** Reading text follows **

The first in a rousing, funny, genre-busting trilogy from bestseller Jaclyn Moriarty!
This is a tale of missing persons. Madeleine and her mother have run away from their former life, under mysterious circumstances, and settled in a rainy corner of Cambridge (in our world).
Elliot, on the other hand, is in search of his father, who disappeared on the night his uncle was found dead. The talk in the town of Bonfire (in the Kingdom of Cello) is that Elliot's dad may have killed his brother and run away with the Physics teacher. But Elliot refuses to believe it. And he is determined to find both his dad and the truth.
As Madeleine and Elliot move closer to unraveling their mysteries, they begin to exchange messages across worlds -- through an accidental gap that hasn't appeared in centuries. But even greater mysteries are unfolding on both sides of the gap: dangerous weather phenomena called "color storms;" a strange fascination with Isaac Newton; the myth of the "Butterfly Child," whose appearance could end the droughts of Cello; and some unexpected kisses...

** End of Reading text **

Please copy the book description starting at "Elliot, on the" and ending at "some unexpected kisses...", with "Cello" renamed "Viola". The data that comes next is unrelated to the book description.

** Given information follows **

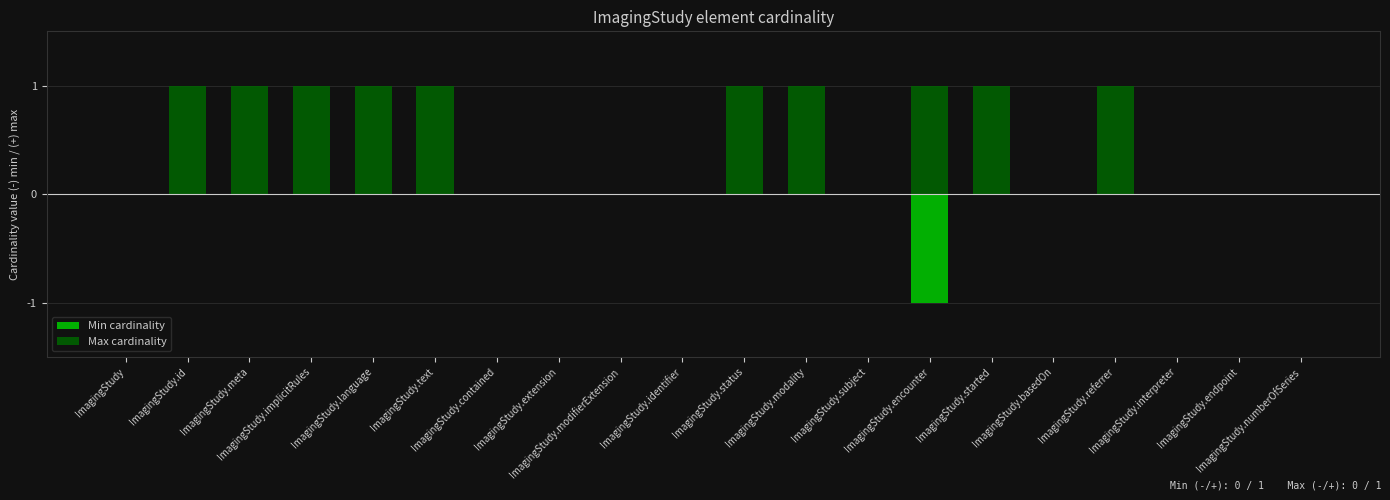

Reading right to left, what are all the values shown in this chart?

Min cardinality: ImagingStudy.numberOfSeries=0	ImagingStudy.endpoint=0	ImagingStudy.interpreter=0	ImagingStudy.referrer=0	ImagingStudy.basedOn=0	ImagingStudy.started=0	ImagingStudy.encounter=-1	ImagingStudy.subject=0	ImagingStudy.modality=0	ImagingStudy.status=0	ImagingStudy.identifier=0	ImagingStudy.modifierExtension=0	ImagingStudy.extension=0	ImagingStudy.contained=0	ImagingStudy.text=0	ImagingStudy.language=0	ImagingStudy.implicitRules=0	ImagingStudy.meta=0	ImagingStudy.id=0	ImagingStudy=0
Max cardinality: ImagingStudy.numberOfSeries=0	ImagingStudy.endpoint=0	ImagingStudy.interpreter=0	ImagingStudy.referrer=1	ImagingStudy.basedOn=0	ImagingStudy.started=1	ImagingStudy.encounter=1	ImagingStudy.subject=0	ImagingStudy.modality=1	ImagingStudy.status=1	ImagingStudy.identifier=0	ImagingStudy.modifierExtension=0	ImagingStudy.extension=0	ImagingStudy.contained=0	ImagingStudy.text=1	ImagingStudy.language=1	ImagingStudy.implicitRules=1	ImagingStudy.meta=1	ImagingStudy.id=1	ImagingStudy=0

** End of Given information **

Reply:
Elliot, on the other hand, is in search of his father, who disappeared on the night his uncle was found dead. The talk in the town of Bonfire (in the Kingdom of Viola) is that Elliot's dad may have killed his brother and run away with the Physics teacher. But Elliot refuses to believe it. And he is determined to find both his dad and the truth.
As Madeleine and Elliot move closer to unraveling their mysteries, they begin to exchange messages across worlds -- through an accidental gap that hasn't appeared in centuries. But even greater mysteries are unfolding on both sides of the gap: dangerous weather phenomena called "color storms;" a strange fascination with Isaac Newton; the myth of the "Butterfly Child," whose appearance could end the droughts of Viola; and some unexpected kisses...